What Other Diagnoses Are Similar to Cerebral Palsy?

Because of the many origins of cerebral palsy it can be confused with other distinct diagnoses. It is
especially important to consider other potentially treatable causes. Distinguishing features of these “other”
diagnoses often includes the history there is an absence of difficulties at or around the time of birth that can
account for the developmental motor and associated abnormalities. Additionally, the progressive impairment
is not simply a change over time in the existing motor problems e.g. due to contracture formation. It is
instead a distinctive deterioration in the patient with changes in one or more of the following: movement
disorder, intellectual ability, and increase in tone.
One of the diagnoses that should be take into account is a progressive movement disorder called Dopa
responsive dystonia (DYT5). This rare genetic disorder that occurs due to a metabolic problem with the
enzyme that converts normal products into an important neurochemical called DOPA. This results in a
progressive increase in tone and physical limitations that resemble cerebral palsy. These patients are
classically of normal intelligence in spite of progressive and severe spasticity or dystonia. A large number of
these individuals also have variation in their tone during the day. Important is the responsiveness to
therapy. These children and adults often respond to very low dose DOPA supplement and have significant
improvement in their symptoms.
Another genetic disorder that is confused early in the course of the disorder is Glutaric aciduria type 1. The
distinguishing feature is the progression of the movement disorder where the child demonstrates significant
chorea (rapid random movements). Also imaging of the brain reveals a distinctive pattern of abnormalities
in the temporal area. While reversal of the symptoms is not anticipated the people do need to have specific
interventions to attempt to stop the progression.
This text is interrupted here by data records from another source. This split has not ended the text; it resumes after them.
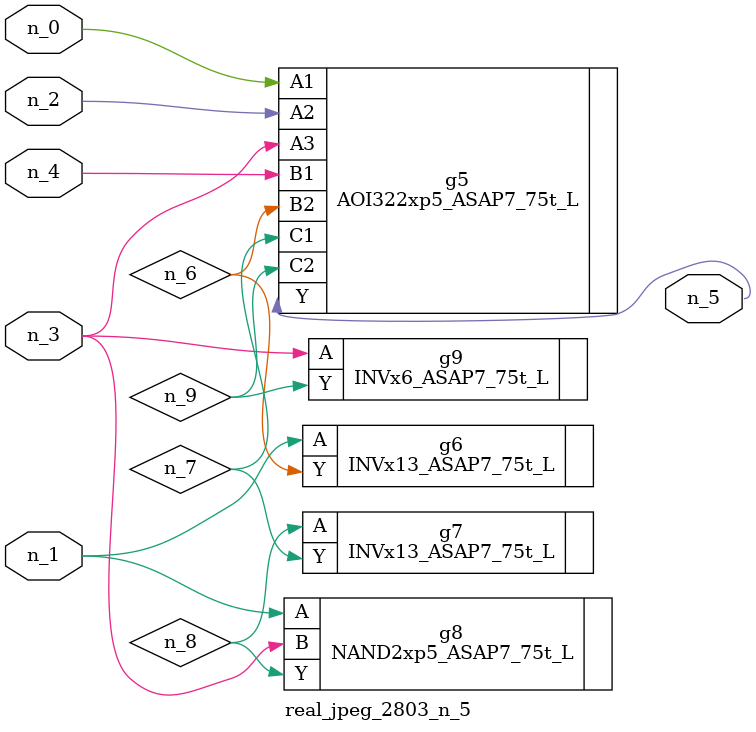
<source format=v>
module real_jpeg_2803_n_5 (n_4, n_0, n_1, n_2, n_3, n_5);

input n_4;
input n_0;
input n_1;
input n_2;
input n_3;

output n_5;

wire n_8;
wire n_6;
wire n_7;
wire n_9;

AOI322xp5_ASAP7_75t_L g5 ( 
.A1(n_0),
.A2(n_2),
.A3(n_3),
.B1(n_4),
.B2(n_6),
.C1(n_7),
.C2(n_9),
.Y(n_5)
);

INVx13_ASAP7_75t_L g6 ( 
.A(n_1),
.Y(n_6)
);

NAND2xp5_ASAP7_75t_L g8 ( 
.A(n_1),
.B(n_3),
.Y(n_8)
);

INVx6_ASAP7_75t_L g9 ( 
.A(n_3),
.Y(n_9)
);

INVx13_ASAP7_75t_L g7 ( 
.A(n_8),
.Y(n_7)
);


endmodule
</source>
Instability of the spinal column is also an important consideration. This possibility should be strongly
considered if an individual has progressive spasticity, deterioration of motor function, sensory changes, and
progressive bowel and bladder abnormalities. The spinal cord can be injured directly by the increased movement of the boney vertebra. This may be as high as the cervical area or at any point along the spine.
Intervention to stabilize the spine is critical to stop the progression. Reversal of the new neurological finding
is frequently not possible but again the intervention may stop the deterioration.